Shared database, schema-per-tenant, or database-per-tenant? We break down the trade-offs and share our go-to patterns for building SaaS with Next.js and PostgreSQL.

Majid Hussain· Founder & CEO, DIGIT9 min read

Multi-tenancy is a foundational decision in SaaS architecture. Get it wrong and you pay for it on every feature you ship. Here is how DIGIT approaches it after building 12+ SaaS products.

The Three Models

Shared database, shared schema: All tenants share tables, with a tenant_id column on every row. Lowest infrastructure cost, highest operational complexity.
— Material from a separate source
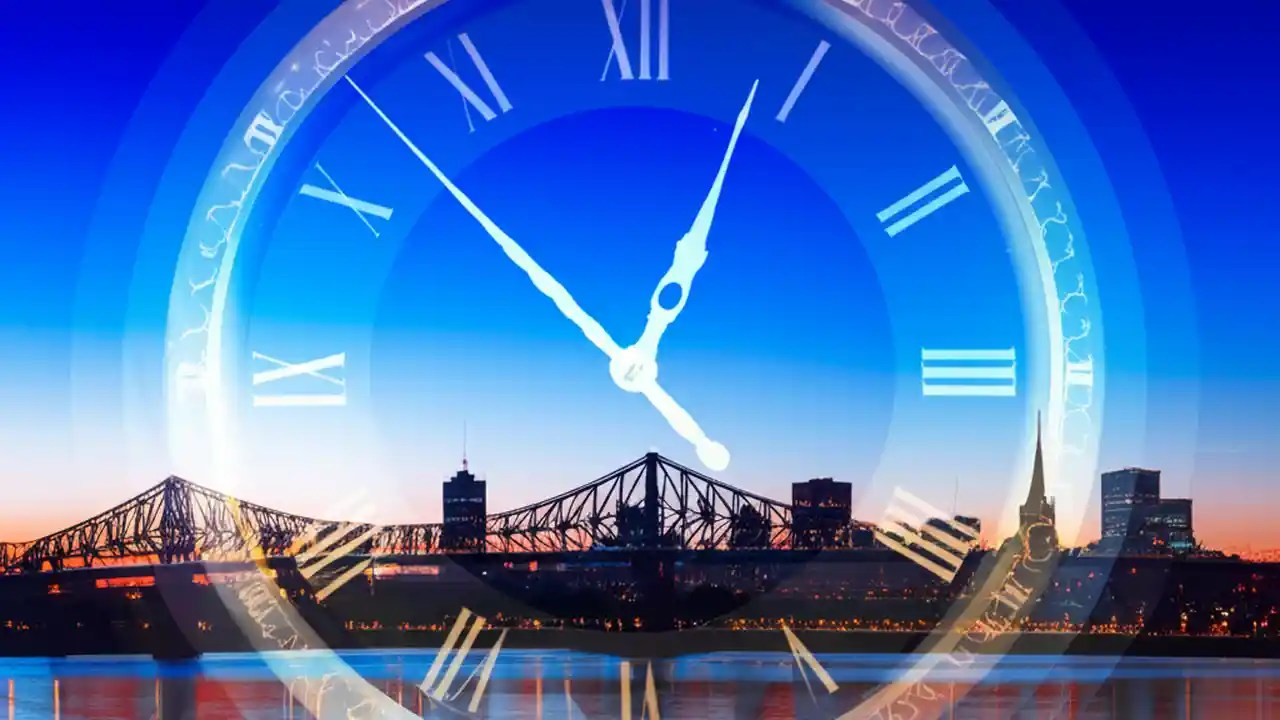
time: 12:52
Row-level security (RLS) in PostgreSQL makes this manageable — we enable RLS on all tenant-scoped tables and enforce it at the database level, not the application level.
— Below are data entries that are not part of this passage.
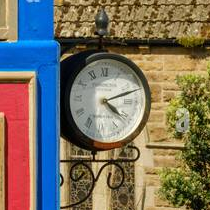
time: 4:11
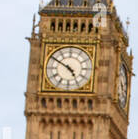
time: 4:50
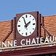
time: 1:56
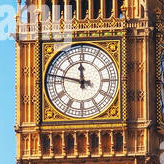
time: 11:47
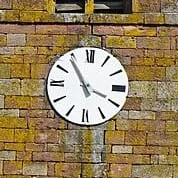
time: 3:54
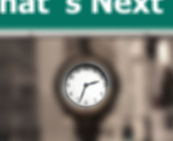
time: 2:33
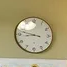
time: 8:47
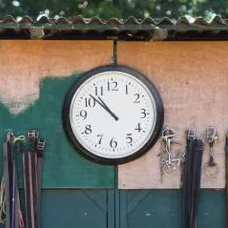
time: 10:52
Shared database, schema-per-tenant: Each tenant gets their own PostgreSQL schema (namespace). Migrations must run across all schemas. We use this when tenants need significantly different data models or strong data isolation guarantees without the cost of separate databases.

Database-per-tenant: The strongest isolation, but operationally expensive. We only recommend this when contractual data residency requirements or enterprise compliance mandates it.

Our Default: RLS on Shared Schema

For 80% of SaaS products, shared database with Row-Level Security is the right choice. The setup cost is a few hours; the operational savings over the product lifetime are enormous.

The critical step is making RLS invisible to the application layer. We use a PostgreSQL function that sets app.current_tenant_id as a session variable at connection time. All RLS policies reference this variable. Application code never writes WHERE tenant_id = ? — the database enforces it automatically.

Connection Pooling

PgBouncer in transaction mode is mandatory for SaaS workloads. Without it, each tenant request holds a PostgreSQL connection for the duration of the request. With 1,000 tenants and 100 concurrent requests, you exhaust PostgreSQL's connection limit instantly.

We run PgBouncer as a sidecar container in our Kubernetes deployments, configured with a pool size of 20 connections per application instance.

Tenant Onboarding

Automate it completely. New tenant creation should take under 100ms and require zero manual intervention. Our onboarding flow: create tenant record → generate slug → set up default configuration → seed initial data → create admin user → send welcome email. All transactional, all in a single database transaction.